The Alaska Board of Game recently approved a measure that will make spotting animals and hunting them with a drone illegal in the state. The issue was first raised after a moose killing was assisted by drones in 2012, but there were no laws deeming the practice illegal at the time. The draft regulation will be sent to Alaska's Department of Law for review and could be made official by July 1st.
"A lot of times technology gets way ahead of regulations."
Alaska isn't the only state to review drone-hunting practices: the town of Deer Trail, Colorado, will vote in April on whether it could legally issue hunting permits to drones. Supporters claim that permits could not only help hunters, but they could also turn the town into an attraction for gun enthusiasts. However, the Alaskan measure seems to be preventative — drone-hunting isn't widespread in the state yet, but according to the Alaska Wildlife Troopers, the technology is becoming more accessible to hunters. Currently a hunter-helping drone kit costs about $1,000 and they are only getting cheaper, which means hunters with drones will have an easier time spotting animals by using the devices to fly over trees and other obstacles.

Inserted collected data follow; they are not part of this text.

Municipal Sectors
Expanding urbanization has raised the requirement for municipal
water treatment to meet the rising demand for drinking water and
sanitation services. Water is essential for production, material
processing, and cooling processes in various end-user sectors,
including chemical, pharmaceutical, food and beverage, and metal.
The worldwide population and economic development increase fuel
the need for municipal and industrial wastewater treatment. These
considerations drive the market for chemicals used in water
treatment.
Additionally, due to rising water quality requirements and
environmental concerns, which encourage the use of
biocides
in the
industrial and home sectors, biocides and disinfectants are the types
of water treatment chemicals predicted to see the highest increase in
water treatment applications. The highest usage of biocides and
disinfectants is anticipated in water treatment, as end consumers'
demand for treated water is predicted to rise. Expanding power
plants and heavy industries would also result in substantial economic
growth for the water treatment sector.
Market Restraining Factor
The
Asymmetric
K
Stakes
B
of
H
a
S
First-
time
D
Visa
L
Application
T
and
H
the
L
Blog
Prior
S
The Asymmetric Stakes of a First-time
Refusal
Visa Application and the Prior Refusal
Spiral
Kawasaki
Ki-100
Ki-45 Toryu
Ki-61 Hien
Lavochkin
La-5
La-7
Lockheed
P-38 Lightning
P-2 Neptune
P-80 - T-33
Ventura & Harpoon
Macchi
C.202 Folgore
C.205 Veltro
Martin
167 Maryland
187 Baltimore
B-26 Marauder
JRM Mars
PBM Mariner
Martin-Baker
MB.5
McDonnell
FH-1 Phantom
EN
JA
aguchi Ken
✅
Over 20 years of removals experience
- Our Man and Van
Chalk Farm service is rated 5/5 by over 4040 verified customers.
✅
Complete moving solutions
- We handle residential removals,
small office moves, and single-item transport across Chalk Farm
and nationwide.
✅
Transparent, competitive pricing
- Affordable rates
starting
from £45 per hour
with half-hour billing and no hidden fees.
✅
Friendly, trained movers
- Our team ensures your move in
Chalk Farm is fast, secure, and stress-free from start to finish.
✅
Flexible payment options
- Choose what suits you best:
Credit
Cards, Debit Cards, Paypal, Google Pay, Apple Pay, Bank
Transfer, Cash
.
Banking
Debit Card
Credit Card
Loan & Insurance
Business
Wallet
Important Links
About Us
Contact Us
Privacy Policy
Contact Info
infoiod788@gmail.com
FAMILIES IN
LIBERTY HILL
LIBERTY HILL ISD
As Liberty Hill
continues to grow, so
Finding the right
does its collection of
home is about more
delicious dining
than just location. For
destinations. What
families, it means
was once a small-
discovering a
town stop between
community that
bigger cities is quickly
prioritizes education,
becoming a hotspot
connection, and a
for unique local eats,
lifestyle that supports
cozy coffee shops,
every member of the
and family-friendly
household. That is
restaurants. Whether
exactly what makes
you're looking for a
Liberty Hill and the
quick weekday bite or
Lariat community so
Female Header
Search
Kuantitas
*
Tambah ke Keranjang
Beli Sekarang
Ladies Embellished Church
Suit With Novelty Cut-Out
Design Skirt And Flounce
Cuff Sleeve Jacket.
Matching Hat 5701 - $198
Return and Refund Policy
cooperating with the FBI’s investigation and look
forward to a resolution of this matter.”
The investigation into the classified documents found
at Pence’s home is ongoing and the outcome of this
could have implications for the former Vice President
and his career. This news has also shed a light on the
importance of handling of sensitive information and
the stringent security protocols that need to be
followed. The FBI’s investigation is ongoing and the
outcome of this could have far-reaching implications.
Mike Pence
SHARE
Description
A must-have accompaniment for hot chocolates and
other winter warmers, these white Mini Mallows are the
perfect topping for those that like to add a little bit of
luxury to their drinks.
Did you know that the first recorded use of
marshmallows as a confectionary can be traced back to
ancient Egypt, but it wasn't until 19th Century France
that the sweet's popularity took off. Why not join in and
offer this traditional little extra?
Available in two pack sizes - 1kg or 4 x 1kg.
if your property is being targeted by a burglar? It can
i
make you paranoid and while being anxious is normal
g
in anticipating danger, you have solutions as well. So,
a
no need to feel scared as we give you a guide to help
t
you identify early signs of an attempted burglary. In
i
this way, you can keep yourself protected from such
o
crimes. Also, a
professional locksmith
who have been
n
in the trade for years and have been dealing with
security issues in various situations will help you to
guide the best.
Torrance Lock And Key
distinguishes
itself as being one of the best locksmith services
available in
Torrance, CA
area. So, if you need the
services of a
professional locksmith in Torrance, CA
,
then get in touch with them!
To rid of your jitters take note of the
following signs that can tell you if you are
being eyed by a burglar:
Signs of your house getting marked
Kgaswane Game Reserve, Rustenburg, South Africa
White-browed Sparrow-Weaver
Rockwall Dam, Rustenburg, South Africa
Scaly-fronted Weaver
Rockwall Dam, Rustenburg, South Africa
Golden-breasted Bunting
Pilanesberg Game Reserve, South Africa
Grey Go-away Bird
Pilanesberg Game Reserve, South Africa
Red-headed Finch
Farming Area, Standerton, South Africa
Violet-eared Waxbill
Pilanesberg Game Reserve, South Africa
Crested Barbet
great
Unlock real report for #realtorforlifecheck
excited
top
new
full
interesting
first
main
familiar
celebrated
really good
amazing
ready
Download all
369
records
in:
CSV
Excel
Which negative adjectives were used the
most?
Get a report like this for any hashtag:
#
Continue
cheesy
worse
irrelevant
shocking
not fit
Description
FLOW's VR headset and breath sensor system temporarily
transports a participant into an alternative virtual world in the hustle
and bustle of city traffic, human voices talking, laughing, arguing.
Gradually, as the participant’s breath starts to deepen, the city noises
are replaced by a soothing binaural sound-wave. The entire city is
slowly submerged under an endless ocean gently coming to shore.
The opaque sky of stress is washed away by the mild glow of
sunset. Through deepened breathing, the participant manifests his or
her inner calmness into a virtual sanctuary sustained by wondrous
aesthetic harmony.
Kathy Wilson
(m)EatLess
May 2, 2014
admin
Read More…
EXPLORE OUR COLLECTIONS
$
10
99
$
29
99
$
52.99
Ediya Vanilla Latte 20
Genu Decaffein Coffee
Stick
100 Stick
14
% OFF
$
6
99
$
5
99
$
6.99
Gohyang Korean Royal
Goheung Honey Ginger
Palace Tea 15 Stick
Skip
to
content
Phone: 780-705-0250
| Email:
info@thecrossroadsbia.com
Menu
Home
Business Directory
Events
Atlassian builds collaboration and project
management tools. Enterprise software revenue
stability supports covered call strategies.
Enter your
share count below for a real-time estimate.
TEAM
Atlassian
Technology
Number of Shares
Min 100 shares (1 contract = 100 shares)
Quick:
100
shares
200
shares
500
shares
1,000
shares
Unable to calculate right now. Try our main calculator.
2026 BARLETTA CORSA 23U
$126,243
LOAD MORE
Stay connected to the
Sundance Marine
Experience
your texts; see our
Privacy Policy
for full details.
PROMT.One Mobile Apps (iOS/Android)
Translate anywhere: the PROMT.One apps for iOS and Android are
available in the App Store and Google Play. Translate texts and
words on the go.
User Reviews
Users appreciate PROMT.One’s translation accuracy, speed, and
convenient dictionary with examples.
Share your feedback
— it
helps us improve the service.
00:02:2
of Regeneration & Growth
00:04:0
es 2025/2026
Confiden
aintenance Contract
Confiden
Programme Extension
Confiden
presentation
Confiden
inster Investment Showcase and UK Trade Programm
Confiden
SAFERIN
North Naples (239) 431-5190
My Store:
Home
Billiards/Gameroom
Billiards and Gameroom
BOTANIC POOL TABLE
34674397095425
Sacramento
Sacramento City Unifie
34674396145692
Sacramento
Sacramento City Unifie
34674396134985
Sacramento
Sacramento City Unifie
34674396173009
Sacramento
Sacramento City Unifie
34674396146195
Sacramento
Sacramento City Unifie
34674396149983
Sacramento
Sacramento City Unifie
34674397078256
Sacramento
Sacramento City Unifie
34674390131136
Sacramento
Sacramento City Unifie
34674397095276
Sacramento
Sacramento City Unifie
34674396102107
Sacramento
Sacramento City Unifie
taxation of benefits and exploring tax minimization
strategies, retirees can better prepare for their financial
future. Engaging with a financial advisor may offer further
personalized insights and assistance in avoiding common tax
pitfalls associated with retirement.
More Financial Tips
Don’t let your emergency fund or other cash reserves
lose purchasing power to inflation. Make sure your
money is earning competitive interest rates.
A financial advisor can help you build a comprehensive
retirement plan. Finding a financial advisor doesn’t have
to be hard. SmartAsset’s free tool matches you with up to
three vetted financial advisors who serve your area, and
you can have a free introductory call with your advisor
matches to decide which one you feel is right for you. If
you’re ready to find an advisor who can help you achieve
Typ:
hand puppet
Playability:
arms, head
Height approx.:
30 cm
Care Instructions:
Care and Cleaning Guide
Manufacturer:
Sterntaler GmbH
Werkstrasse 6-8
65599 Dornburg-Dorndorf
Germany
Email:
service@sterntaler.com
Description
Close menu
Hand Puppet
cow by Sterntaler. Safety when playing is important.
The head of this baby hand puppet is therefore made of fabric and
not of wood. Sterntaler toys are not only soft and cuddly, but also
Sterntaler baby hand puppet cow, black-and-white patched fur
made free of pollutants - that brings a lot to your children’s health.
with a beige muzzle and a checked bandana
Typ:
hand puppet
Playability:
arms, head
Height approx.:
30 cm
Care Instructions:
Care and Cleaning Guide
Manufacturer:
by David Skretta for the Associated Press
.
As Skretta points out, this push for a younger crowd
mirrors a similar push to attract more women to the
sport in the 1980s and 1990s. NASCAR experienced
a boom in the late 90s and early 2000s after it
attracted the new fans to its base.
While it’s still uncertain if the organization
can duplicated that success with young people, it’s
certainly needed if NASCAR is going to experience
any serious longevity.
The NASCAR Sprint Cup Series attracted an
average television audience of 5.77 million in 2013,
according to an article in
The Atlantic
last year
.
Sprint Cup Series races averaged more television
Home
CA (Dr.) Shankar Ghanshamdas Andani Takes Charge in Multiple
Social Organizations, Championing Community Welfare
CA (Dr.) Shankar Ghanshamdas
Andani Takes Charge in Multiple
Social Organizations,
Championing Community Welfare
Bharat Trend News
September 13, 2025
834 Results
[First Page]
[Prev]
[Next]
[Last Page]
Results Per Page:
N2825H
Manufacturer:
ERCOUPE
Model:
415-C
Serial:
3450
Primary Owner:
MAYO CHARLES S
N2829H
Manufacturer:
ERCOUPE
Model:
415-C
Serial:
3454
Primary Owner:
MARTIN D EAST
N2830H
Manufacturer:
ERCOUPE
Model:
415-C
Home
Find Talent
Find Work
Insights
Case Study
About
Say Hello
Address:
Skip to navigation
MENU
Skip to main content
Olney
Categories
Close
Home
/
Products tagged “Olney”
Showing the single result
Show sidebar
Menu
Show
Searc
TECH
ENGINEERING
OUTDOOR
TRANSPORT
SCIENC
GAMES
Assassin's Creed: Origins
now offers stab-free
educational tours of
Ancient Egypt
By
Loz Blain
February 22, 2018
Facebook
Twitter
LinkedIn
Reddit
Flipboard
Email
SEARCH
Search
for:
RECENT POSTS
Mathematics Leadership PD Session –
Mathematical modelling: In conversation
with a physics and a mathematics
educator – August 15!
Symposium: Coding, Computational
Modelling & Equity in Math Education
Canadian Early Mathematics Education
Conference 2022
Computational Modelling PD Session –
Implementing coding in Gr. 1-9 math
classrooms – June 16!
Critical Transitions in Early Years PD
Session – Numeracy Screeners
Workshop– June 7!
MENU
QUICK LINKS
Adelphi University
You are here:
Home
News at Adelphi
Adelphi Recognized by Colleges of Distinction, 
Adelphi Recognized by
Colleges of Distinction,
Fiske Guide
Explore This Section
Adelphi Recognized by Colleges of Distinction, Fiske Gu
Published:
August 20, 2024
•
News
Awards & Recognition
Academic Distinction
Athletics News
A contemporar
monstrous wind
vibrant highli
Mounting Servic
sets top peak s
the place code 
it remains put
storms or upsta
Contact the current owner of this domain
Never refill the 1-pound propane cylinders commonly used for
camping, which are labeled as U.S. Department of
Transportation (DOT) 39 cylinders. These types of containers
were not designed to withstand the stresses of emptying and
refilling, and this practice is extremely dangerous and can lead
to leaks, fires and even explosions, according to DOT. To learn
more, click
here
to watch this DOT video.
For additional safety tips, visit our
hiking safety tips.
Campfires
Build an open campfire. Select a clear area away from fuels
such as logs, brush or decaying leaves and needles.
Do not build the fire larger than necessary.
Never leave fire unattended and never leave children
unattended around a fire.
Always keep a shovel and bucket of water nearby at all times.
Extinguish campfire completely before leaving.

While Alaska debates using drones to capture animals, other states have debated the legality of using drones to spy on hunters. PETA's Air Angels program, which used drones to help residents monitor hunters' activities in their area, was made illegal in Illinois. The state believed the program would interfere with hunters and fishermen, while PETA claimed the program was a way for residents to report suspicious, and possibly illegal, activity. The legality of hunting (and spying on hunters) with drone tech is still blurry — especially in light of a recently contested court decision to lift the ban on commercial drones — but it now seems like states are working to define it before the federal government tries to do so for them.